§ **Task goal**: Print the records below exactly. Omit every picture.

§ **Information supplied**:
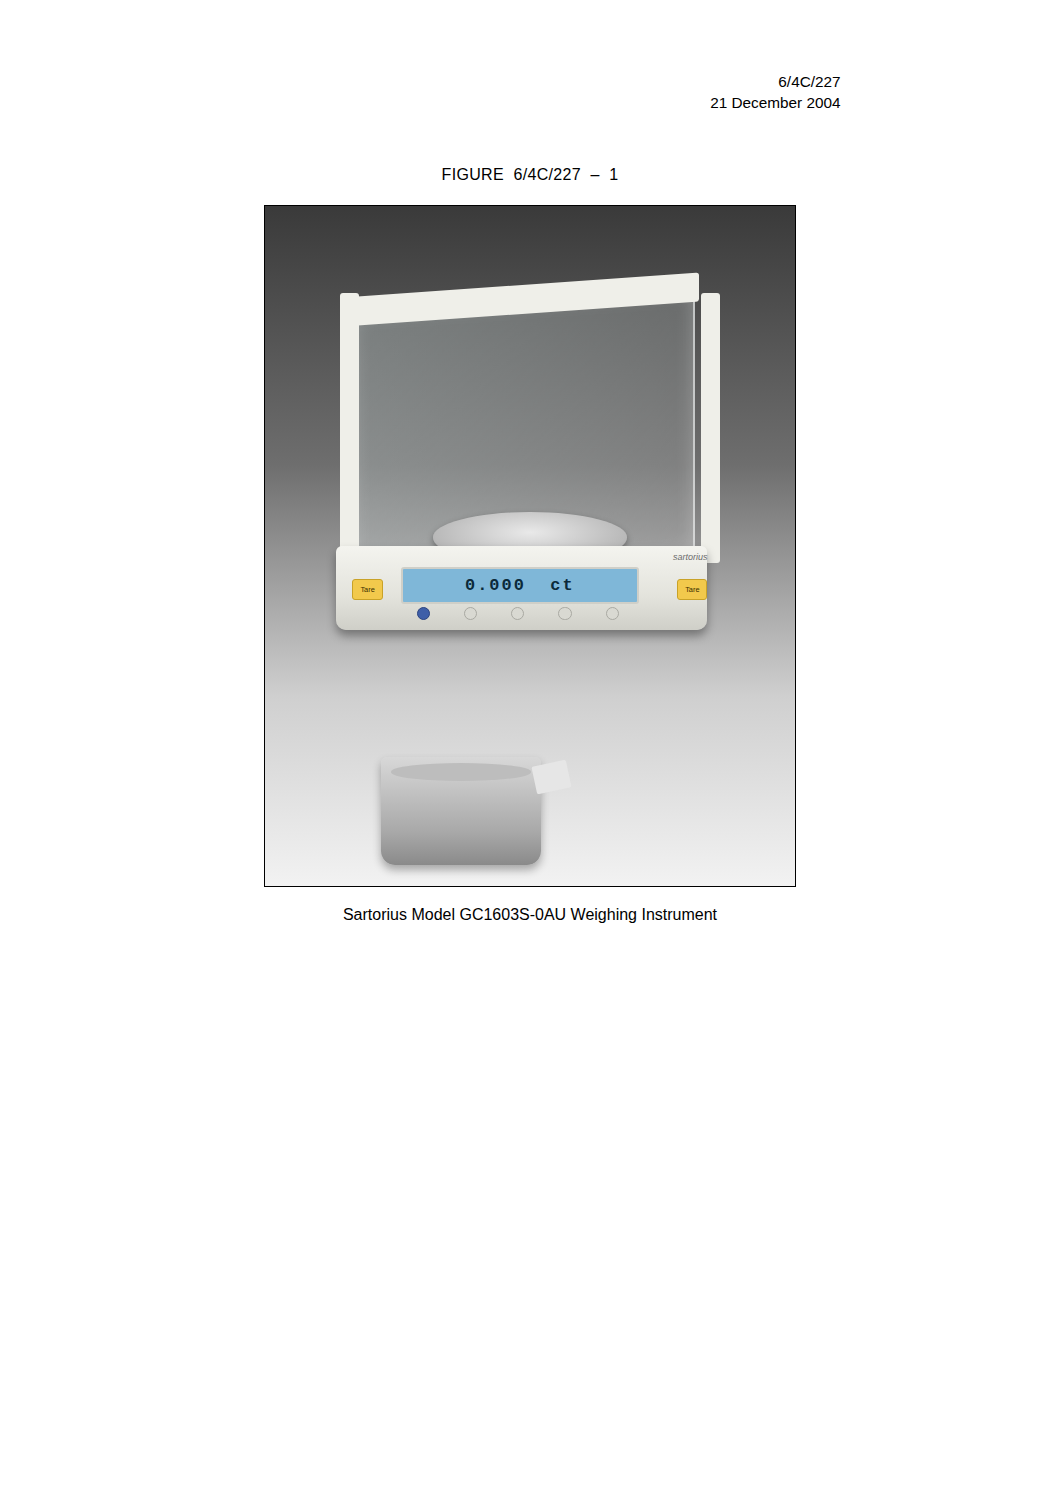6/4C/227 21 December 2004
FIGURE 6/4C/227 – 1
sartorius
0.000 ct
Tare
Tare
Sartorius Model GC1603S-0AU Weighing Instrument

§ **Result below**:
6/4C/227 21 December 2004
FIGURE 6/4C/227 – 1
sartorius
0.000 ct
Tare
Tare
Sartorius Model GC1603S-0AU Weighing Instrument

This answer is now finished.